Design for Trustworthy Software is a rather impressive tome that comprises a compendium of the latest and greatest methods, tools and techniques for system and software design applied to software. It covers Design for Six-Sigma (DFSS) techniques, TRIZ, Taguchi Methods, Quality Metrics, Poka Yoke, 5S, QFD, FMEA, and more.

I expect this book to become a standard reference and graduate-level software engineering text. It is so comprehensive and and yet modern/up-to-date in its coverage. It's a very dry read (and I'm not finished with it yet) and looks to be a comprehensive synthesis of what has been working best in industry for the last 25 years that has only recently (in the past 10 years) been getting some visibility in complex systems software of any significant scale. And it shows how to apply them to software.

November 12, 2006
» Surviving CMMI, Lean Sigma, ISO-9000 and Surgery

My surgery went well. I returned from the hospital one week ago and am now able to get around on my own (and do some email :-). My remaining kidney is still learning to do the work of two and will be growing larger in the next couple months (in order to compensate). I'm still dealing with the usual to-be-expected-stuff and hopefully within another couple of weeks I will be mostly back to normal (except that I still need to wait another 2months before trying to lift anything >10 lbs, like my 3yr old & 4 yr old :).

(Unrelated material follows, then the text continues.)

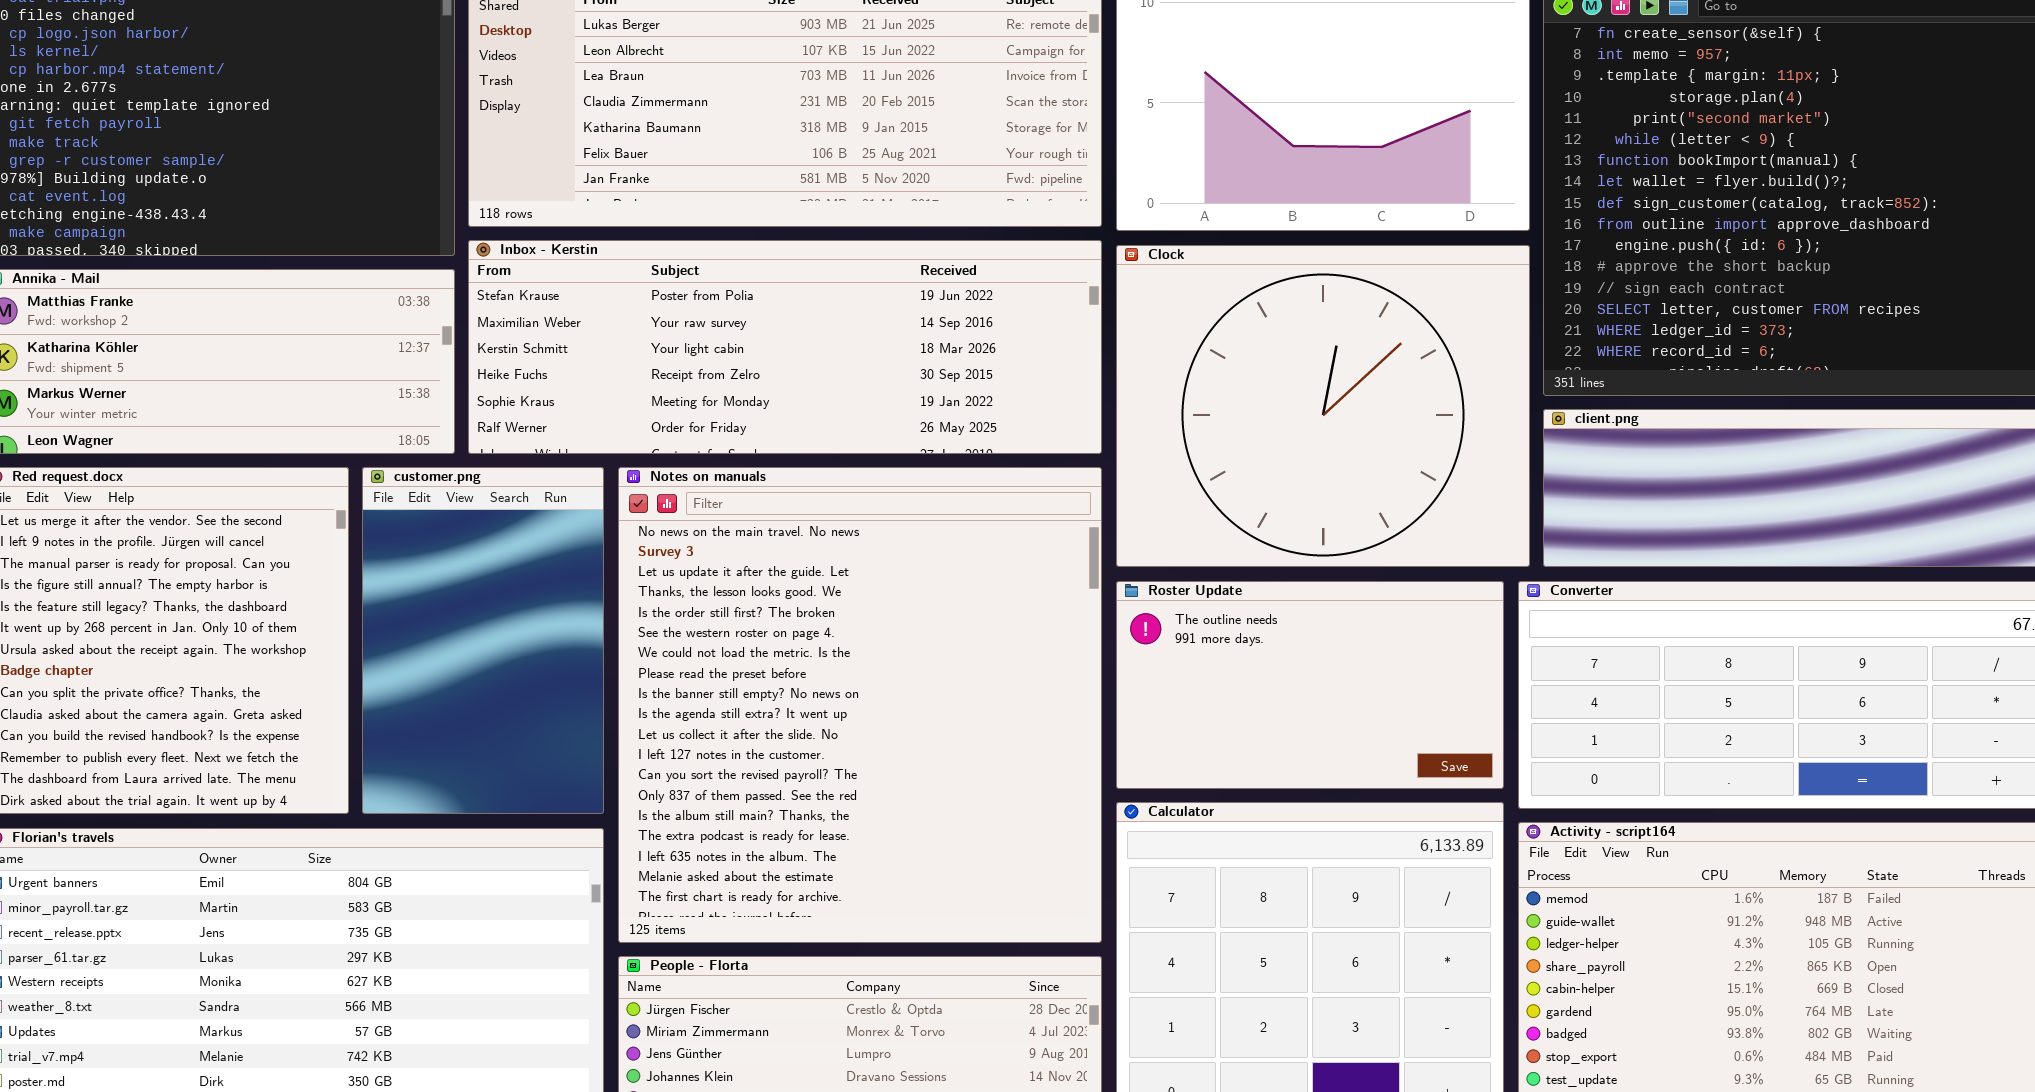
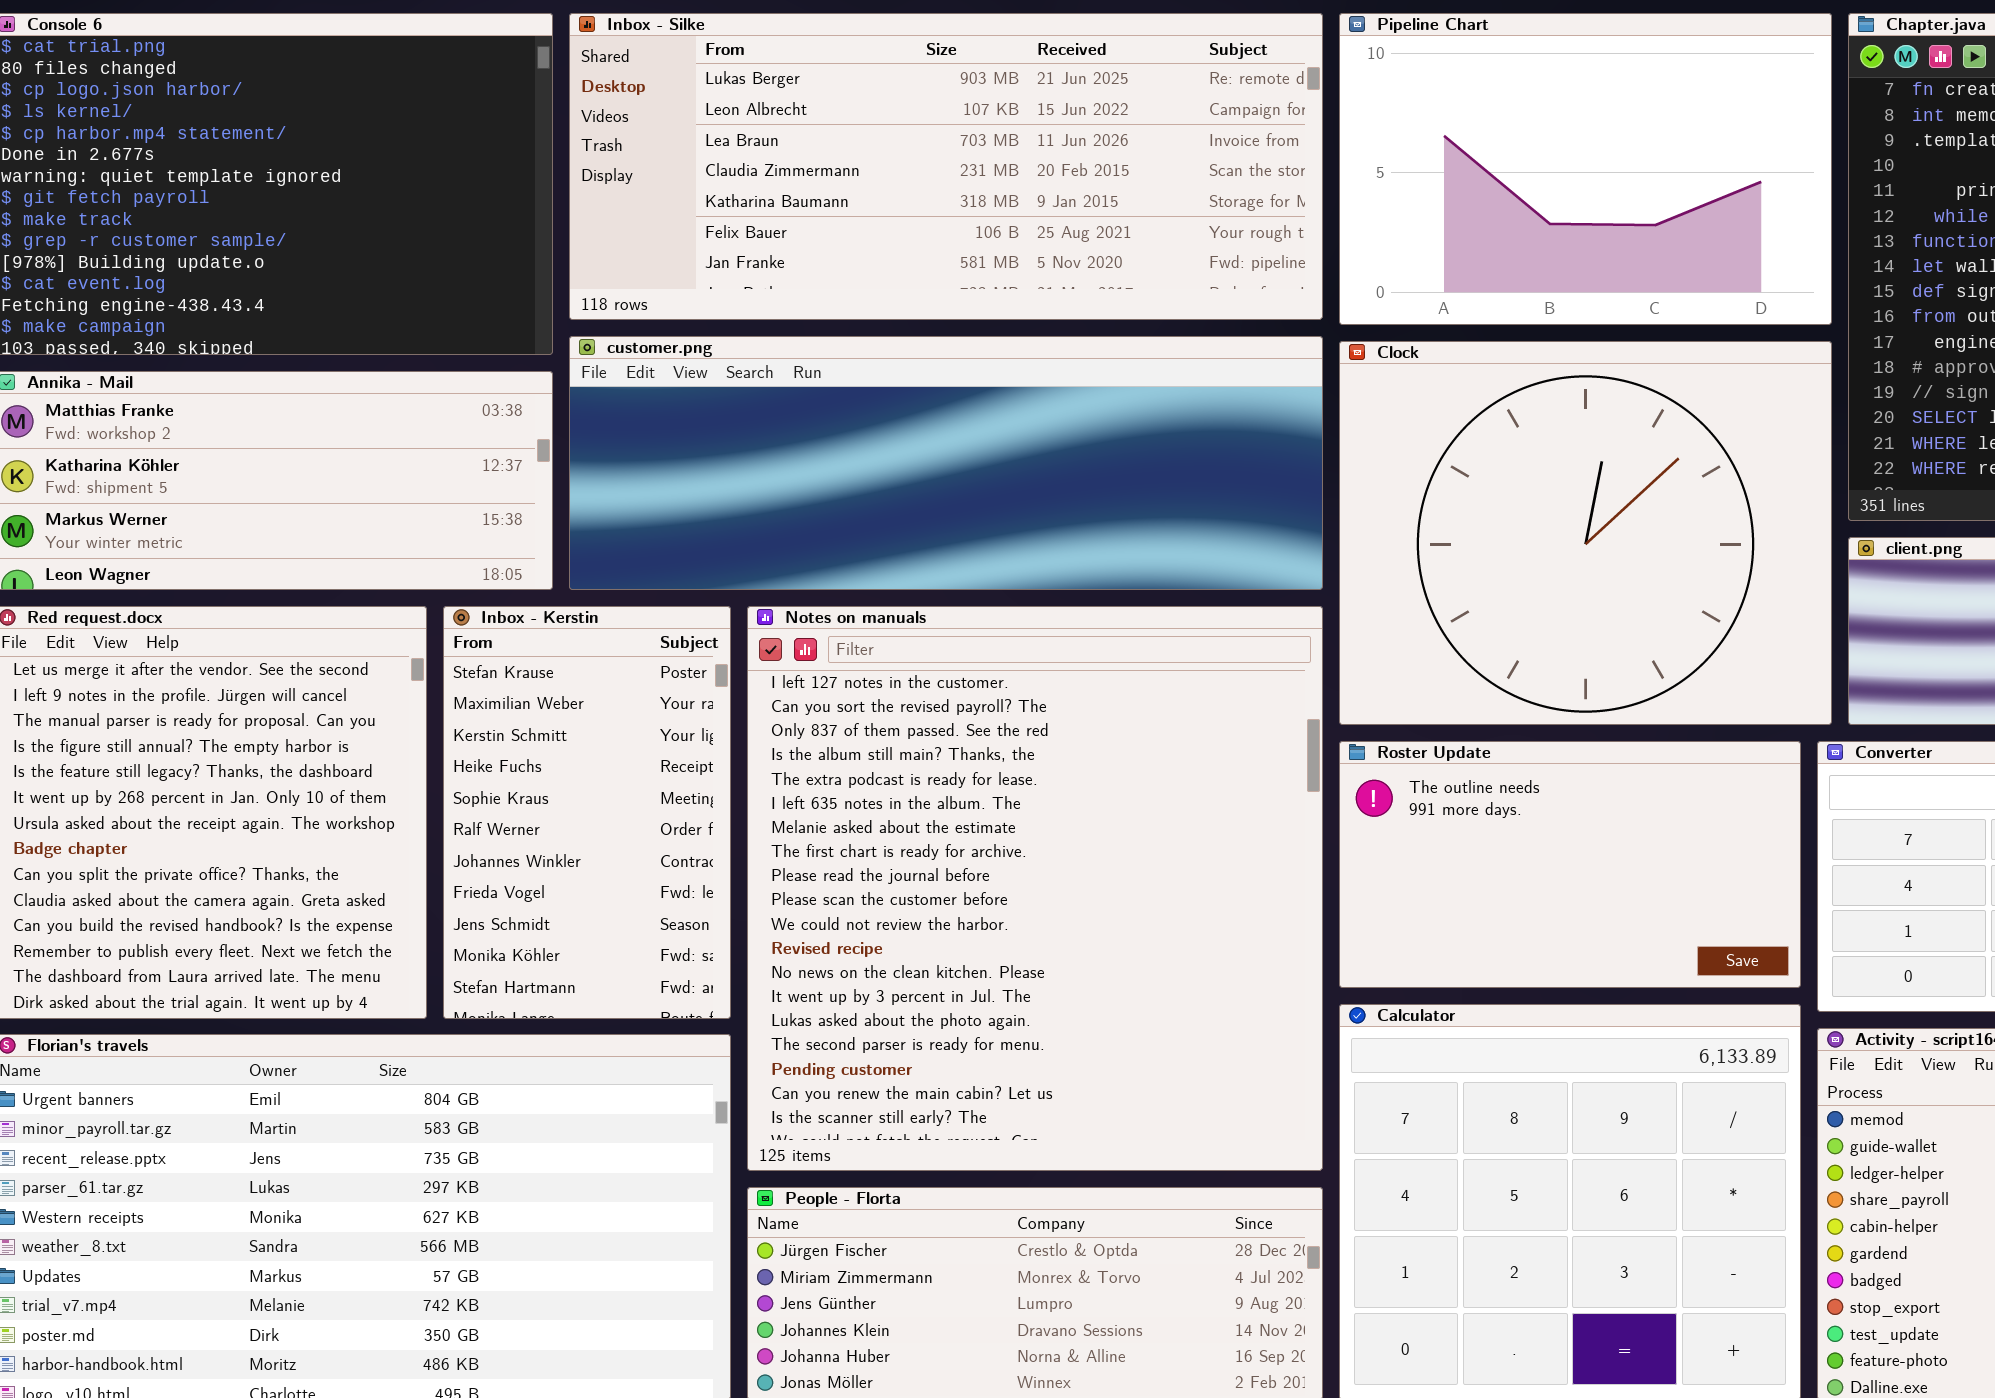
Inbox - Kerstin: [468,240,1102,454] -> [443,606,731,1019], moved, resized
customer.png: [362,467,604,814] -> [569,336,1323,590], moved, resized
Notes on manuals: [618,467,1102,943] -> [747,606,1323,1171], scrolled down 11 rows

I received a few more books in the mail that look like they will be very helpful to someone like myself trying to introduce/increase Agility in a large corporation that has already committed to the likes of SEI CMMI, ISO-9000 (TL9000 for Telecoms), and Six Sigma.


These books will help someone like me to "speak the lingo" when presenting Lean/Agile principles and practices to those well versed in the above. The Lean Sigma book will (I hope) especially show me how to use the methods and tools of Six Sigma itself to support Lean concepts and techniques.